The steps to getting started with Work Experience

The Chartered Institute of Personnel and Development (CIPD) provide a useful resource for employers, Making work experience work.

A summary of the key steps are described below:

Selecting candidates

Taking on young people for work experience placements can help an employer tap into a wider talent pool and reach individuals from diverse social backgrounds. Follow our top tips to improving the diversity of your work experience candidates:

  • Contact your local school or college directly to discuss a work experience arrangement. 
  • Be proactive and ‘reach out’ to education providers – more employers are increasing their ‘outreach’ activity, including attending careers fairs, open evenings and school events, as well as hosting assemblies which give them a chance to talk about their industry.
  • Avoid recruiting by ‘who you know’ alone – relying on existing networks and word-of mouth means groups outside existing networks never hear of opportunities. 
  • When choosing who receives a placement, be flexible when considering qualifying criteria, including educational attainment, grades and pre-existing work experience.

Planning the induction

Young people on work experience should receive an induction to the workplace that will help them to integrate quickly and learn about working life. Whether joining a large organisation or an SME, a young person entering the world of work for the first time may not know how it functions and how they should behave.

The induction is an opportunity to:

  • get to know the young person 
  • understand their previous experience
  • talk about the expectations on each side
  • establish the young person’s goals
  • provide space for the young person to ask questions.

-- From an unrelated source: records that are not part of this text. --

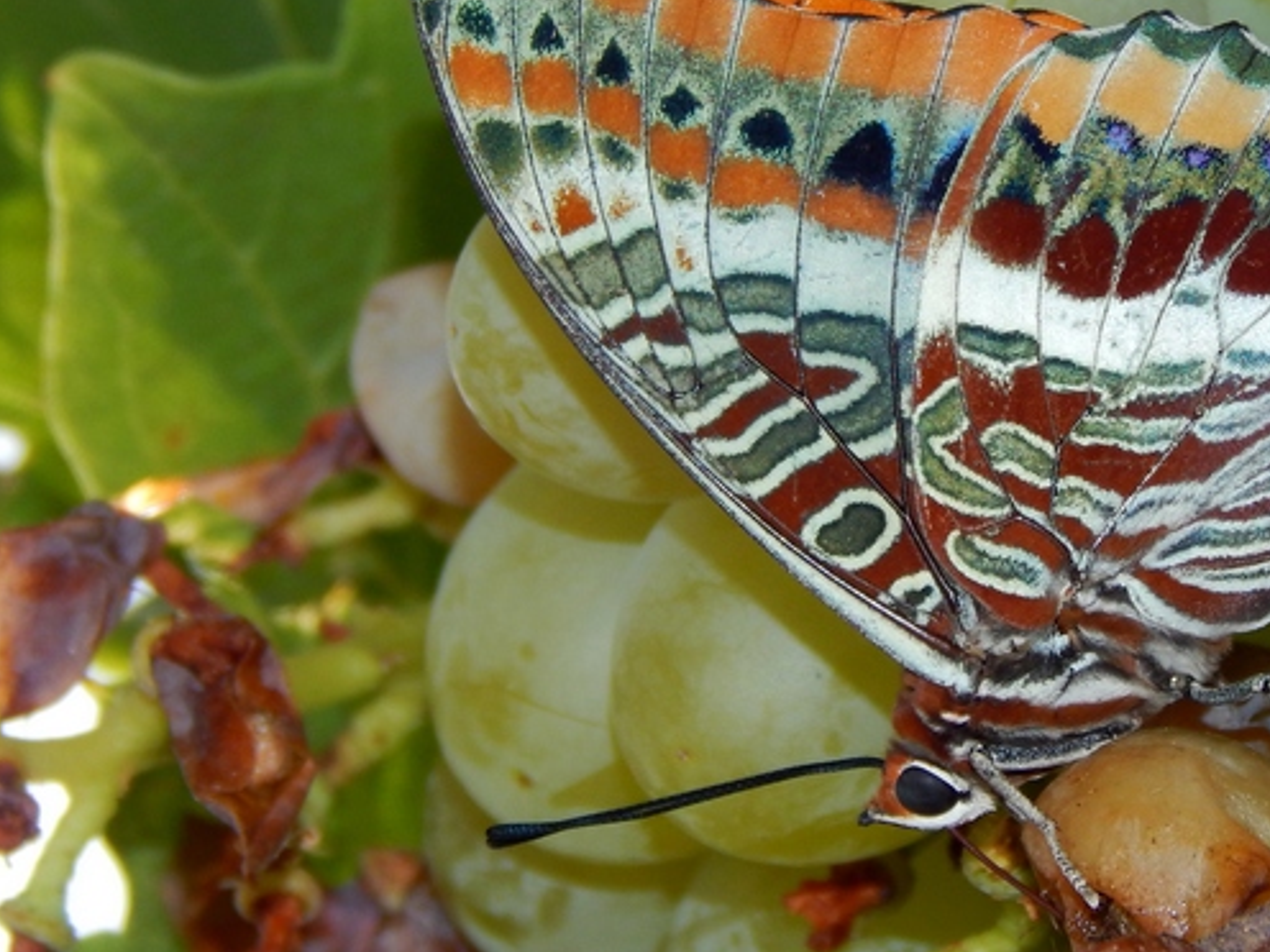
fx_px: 12364
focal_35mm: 337
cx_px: 1009
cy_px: 435
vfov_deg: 4.4
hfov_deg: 5.9
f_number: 5.4
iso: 125
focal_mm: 37.1
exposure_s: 1/500
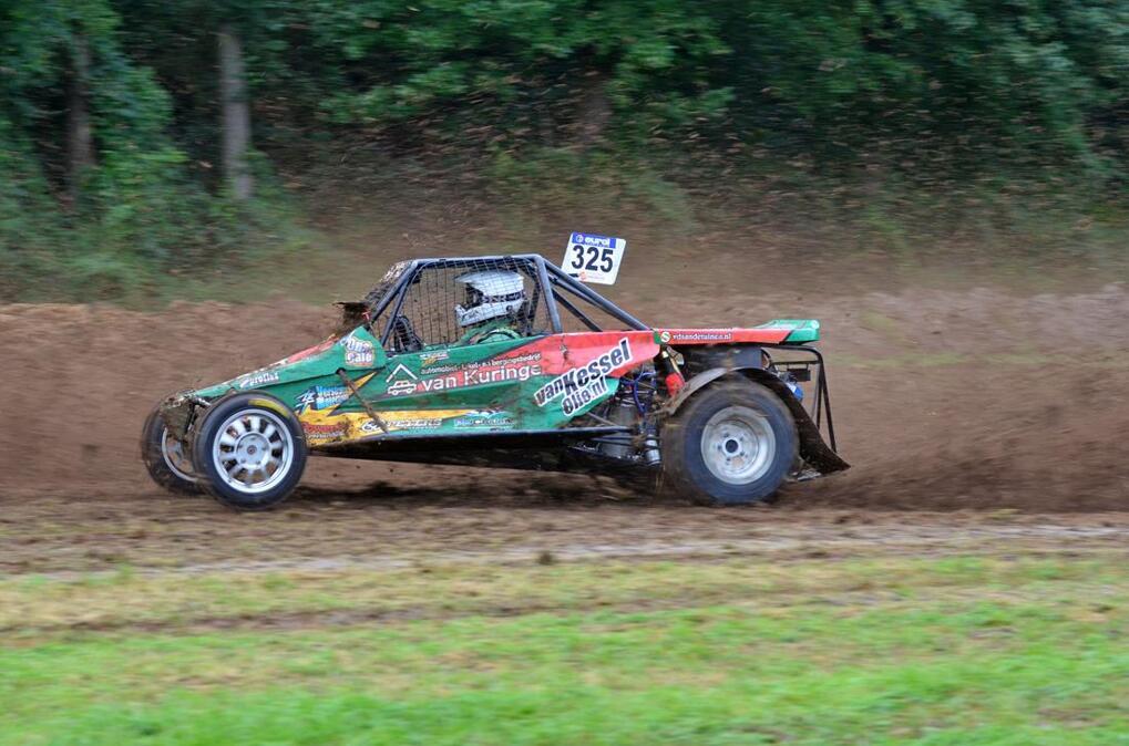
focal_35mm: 112
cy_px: 373
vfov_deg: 12.1
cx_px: 564
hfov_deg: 18.2
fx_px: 3519
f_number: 4
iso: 450
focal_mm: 75
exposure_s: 1/250
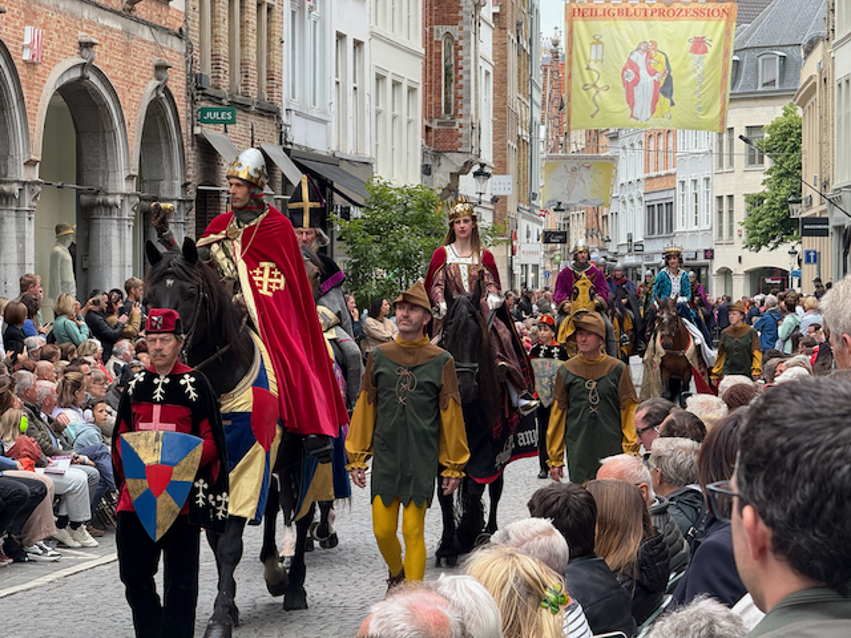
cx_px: 426
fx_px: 2950
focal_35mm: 120
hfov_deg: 16.4
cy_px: 319
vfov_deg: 12.3
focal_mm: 15.66
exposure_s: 1/208
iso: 50
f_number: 2.8
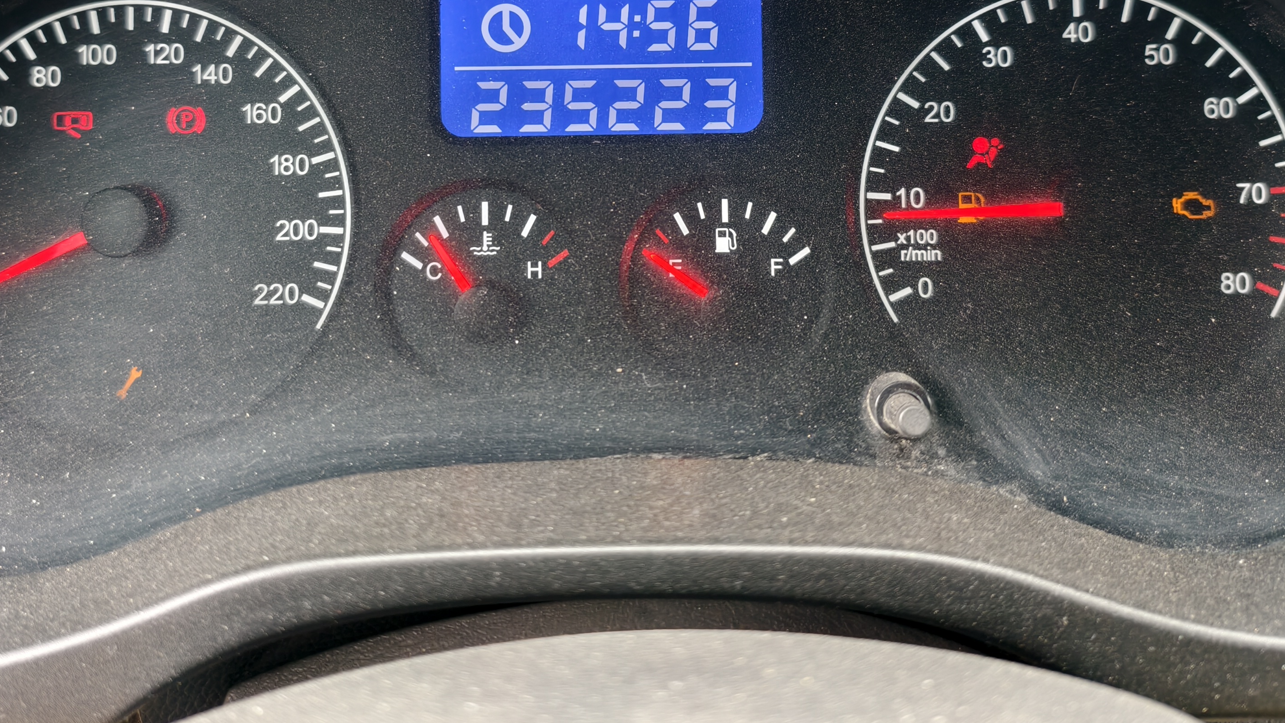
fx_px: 1227
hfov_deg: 55.3
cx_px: 615
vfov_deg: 31.7
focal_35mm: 36
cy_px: 111
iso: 166
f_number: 1.57
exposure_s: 1/100
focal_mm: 6.54
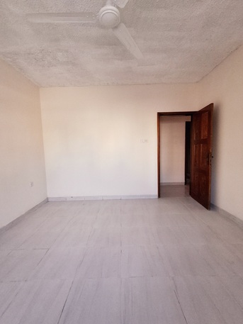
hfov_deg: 78.1
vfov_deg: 94.5
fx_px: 150
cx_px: 122
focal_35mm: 16
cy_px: 162
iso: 250
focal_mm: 1.64
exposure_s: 1/50
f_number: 2.2
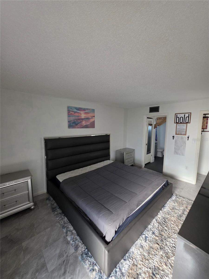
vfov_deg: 106.2
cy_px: 140
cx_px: 104
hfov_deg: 89.9
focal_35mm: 13
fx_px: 105
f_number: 1.9
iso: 200
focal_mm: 2.2
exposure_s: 1/60
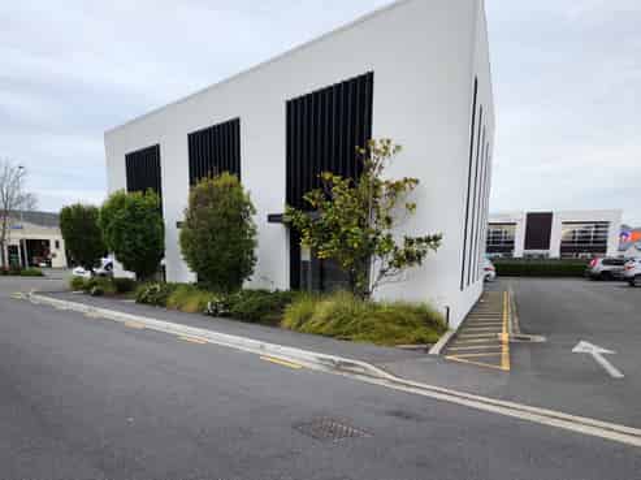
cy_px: 240
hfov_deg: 74.0
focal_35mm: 23
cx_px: 320
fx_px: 426
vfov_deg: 58.8
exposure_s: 1/210
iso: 12
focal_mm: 6.4
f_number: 1.8
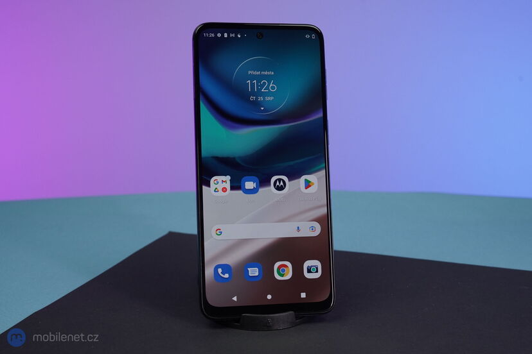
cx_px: 266
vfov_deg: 34.2
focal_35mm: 39
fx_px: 576
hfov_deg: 49.6
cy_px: 177
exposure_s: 1/125
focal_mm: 39
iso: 1250
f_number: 9
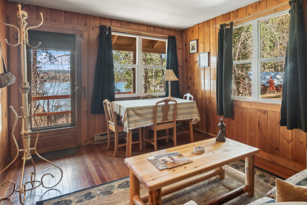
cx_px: 198
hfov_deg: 76.7
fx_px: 188
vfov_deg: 56.5
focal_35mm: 22
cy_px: 76
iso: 200
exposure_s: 1/10
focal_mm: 11
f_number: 6.3
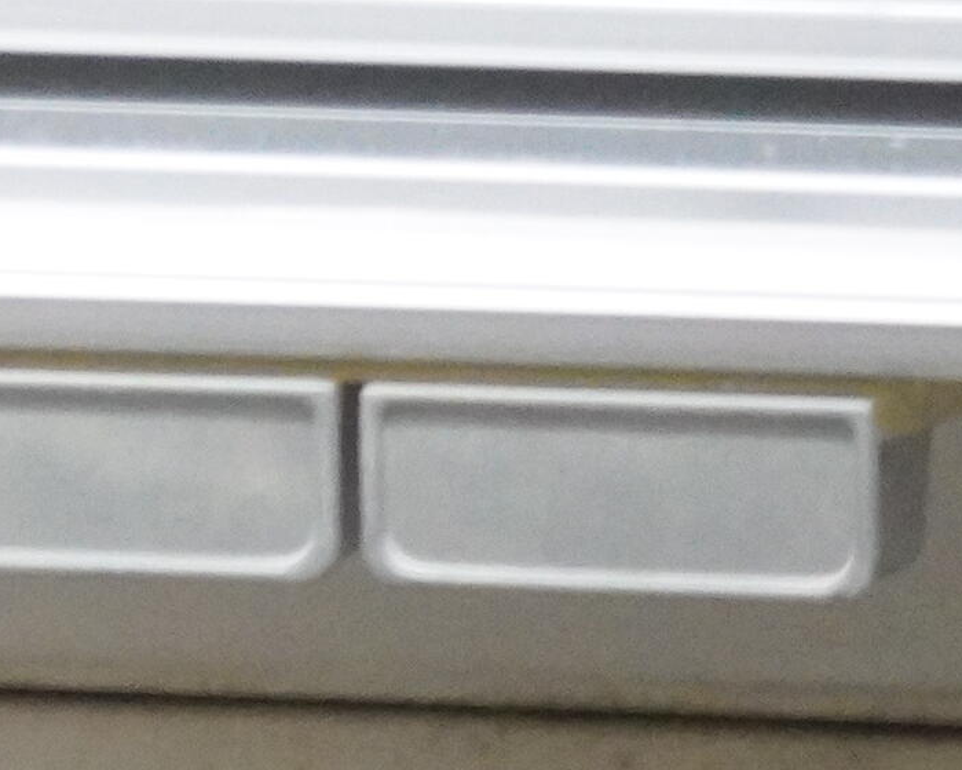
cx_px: -1631
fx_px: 48651
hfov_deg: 1.1
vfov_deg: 0.9
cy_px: -354
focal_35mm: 1709
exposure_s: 1/125
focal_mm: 200
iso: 6400
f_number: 6.3
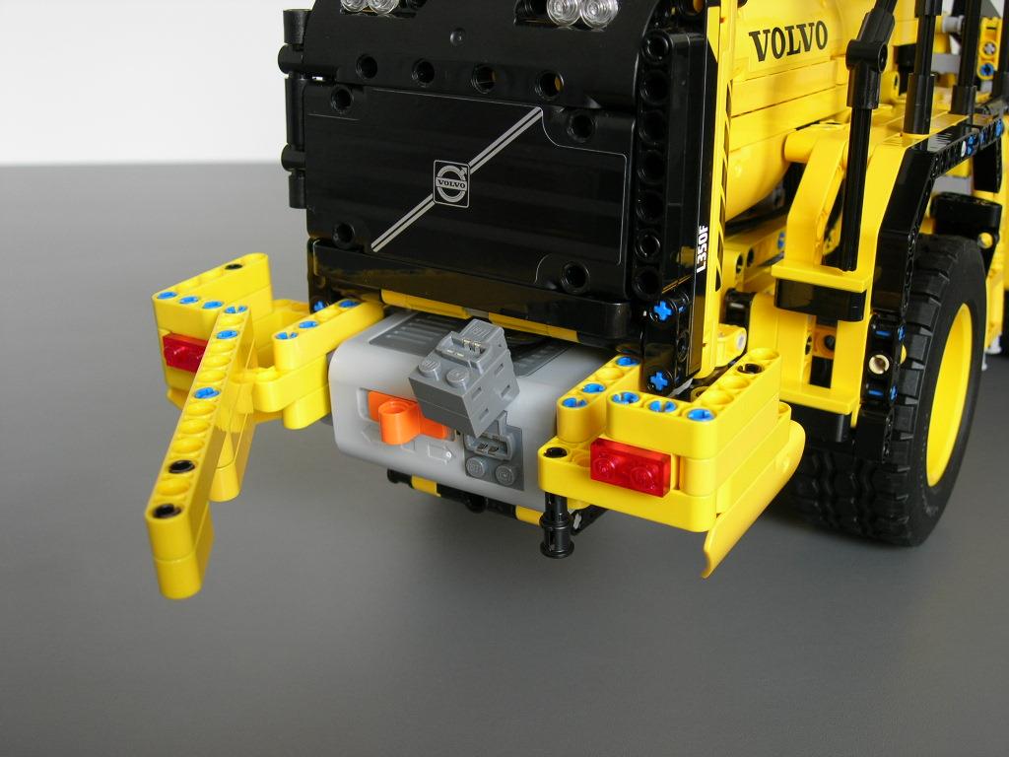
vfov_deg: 35.1
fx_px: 1195
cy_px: 378
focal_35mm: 41
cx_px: 504
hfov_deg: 45.8
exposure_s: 1/47.3
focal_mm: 8.5
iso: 64
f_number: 2.9
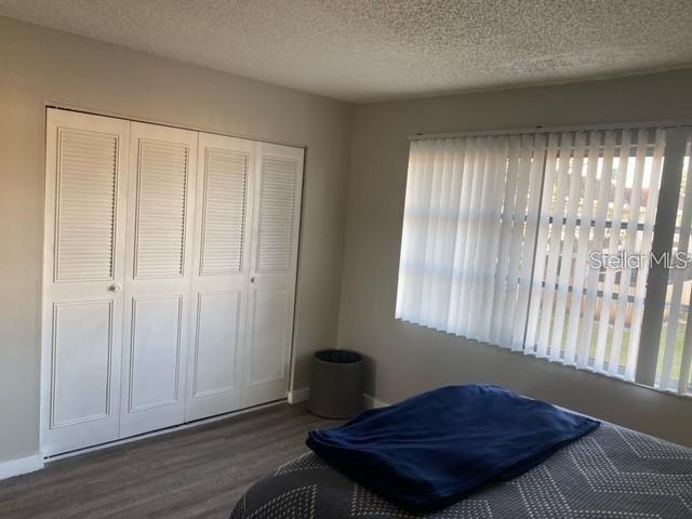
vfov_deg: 53.1
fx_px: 520
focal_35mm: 26
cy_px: 260
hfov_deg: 67.3
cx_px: 346
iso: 125
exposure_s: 1/120
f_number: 1.8
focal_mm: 4.25
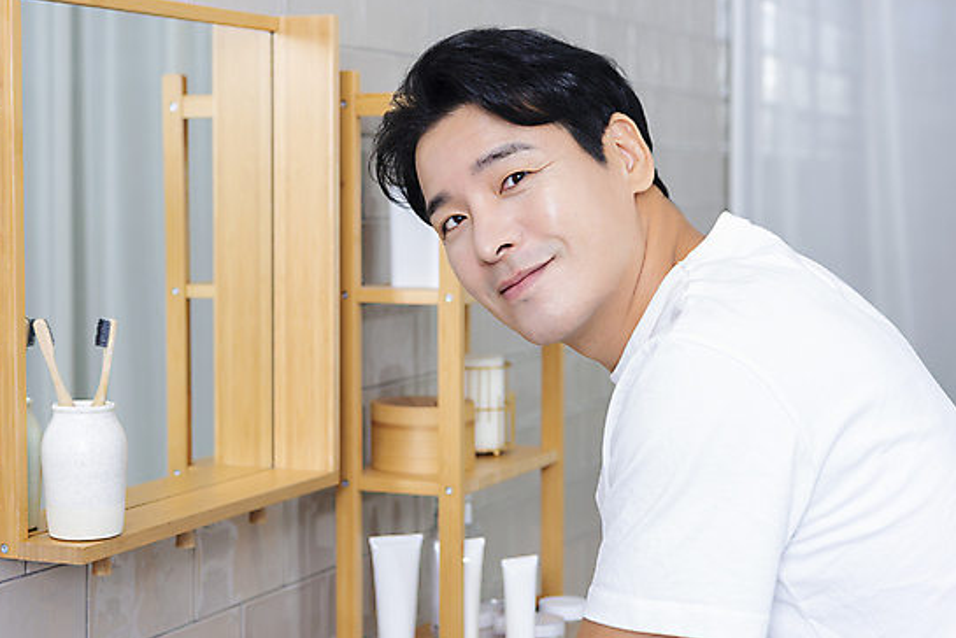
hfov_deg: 26.3
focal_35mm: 77
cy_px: 301
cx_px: 458
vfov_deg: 17.7
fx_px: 2046
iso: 100
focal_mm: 70
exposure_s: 1/100
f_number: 5
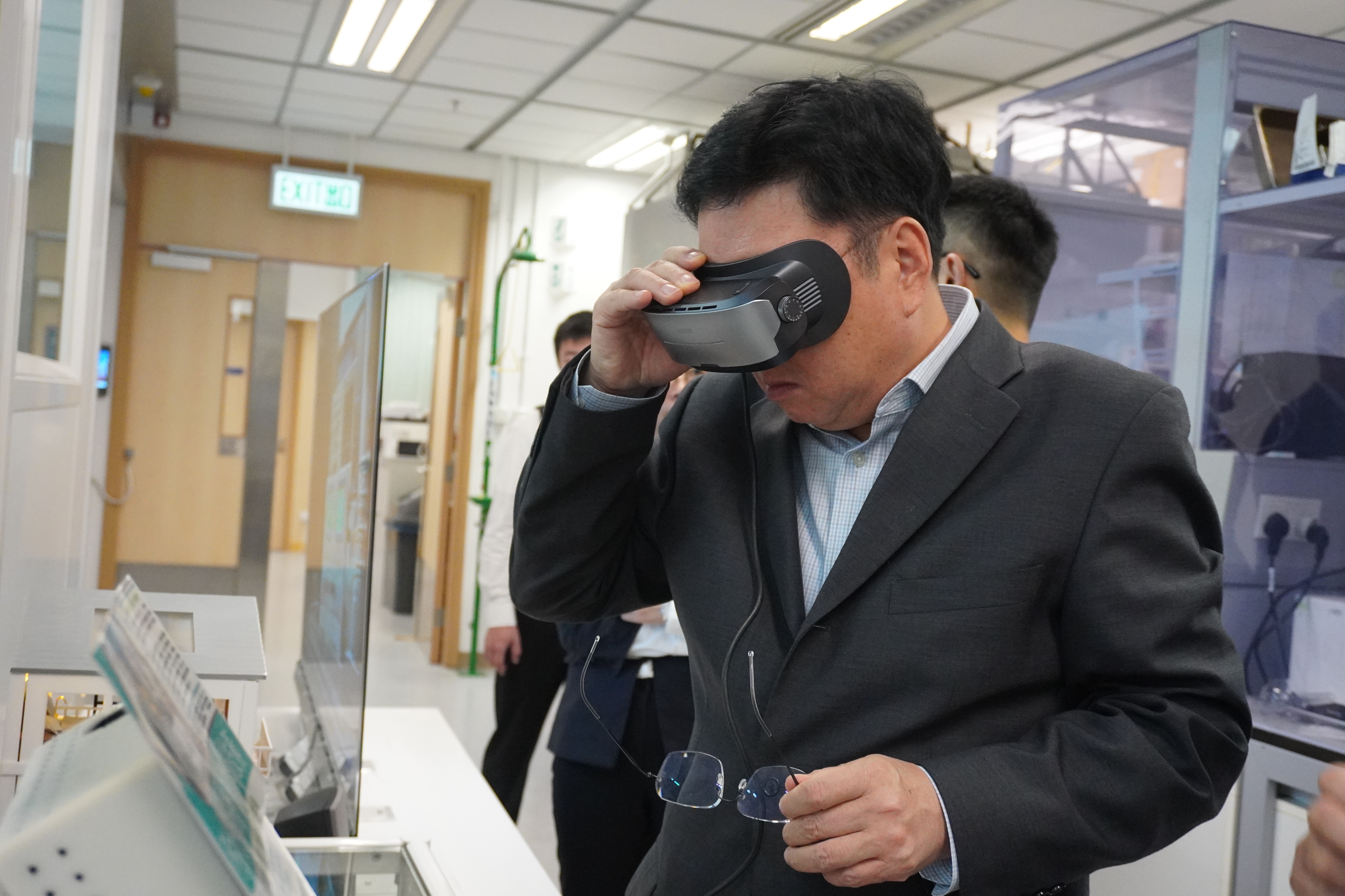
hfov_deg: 51.3
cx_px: 672
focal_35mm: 38
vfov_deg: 35.5
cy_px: 448
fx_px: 1401
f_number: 4.5
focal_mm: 25
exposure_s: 1/160
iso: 4000
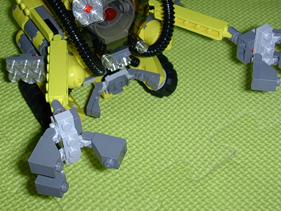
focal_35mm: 66
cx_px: 118
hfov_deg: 29.3
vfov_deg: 22.2
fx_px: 536
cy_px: 76
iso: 70
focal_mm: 6.7
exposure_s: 1/64
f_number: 2.9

Therefore, a good induction should include:

  • An introduction to the organisation, including how the company is structured, and the key people who the individual on work experience will have contact with.
  • A tour of the facilities, including where to get food from inside or outside your building, where the nearest toilets are, first aid facilities and where the fire exits are situated (and any evacuation procedures) as well as health and safety information they need to know (this is a legal requirement)
  • A clear outline of what they will be doing during their time with you – this should also include room to add in the skills or experience the young person is keen to develop
  • A plan or schedule for the individual’s first and possibly second week in the organisation, clearly outlining what they are doing each day (for example, where they will be in the building and who to meet, and so on).

You could also consider asking the young person to send in a CV before they start so you can find out more about them and help them to feel they’re experiencing the real working world.

Devising tasks and creating a work plan

It is important to give the young person a variety of tasks and if possible, rotate them between departments so they get a good insight into the workplace. High quality work experience placements involve ‘trying’ a variety of different roles and tasks in different areas of the business and working with different members of staff.

Supporting the young person

Organisations should ensure there is a dedicated person(s) with ring-fenced time in their work schedule to supervise the young person on work experience. This would be a good development opportunity for an employee who wants to develop their management capability. In addition, where possible a separate mentor or coach should be appointed to support the young person more informally.

Offering quality, supportive work experience is simple if you follow some basic guidelines.

  • Be clear about how the young person will be supported, supervised and mentored during work experience.
  • Assign a ‘buddy’ – this role is key to supporting a young person, therefore a buddy should be someone keen to do the role and who has a friendly, supportive manner.
  • Ensure the young person is introduced to the structure of working life. If it helps, plan a schedule to help them see what they’ll be doing each day.

At the end of the placement

At the end of the work experience placement a meeting with the young person should take place to review how everything went, for both the person on work experience as well as the employer. Some students may have a log or diary which they must
fill in during, and at the end of, their time with an employer. If there’s space to write a comment or feedback, offer to do so.

We recommend that you assess the success of the placement and, if appropriate, offer further support to the individual by agreeing to act as a referee and encouraging the young person to stay in touch.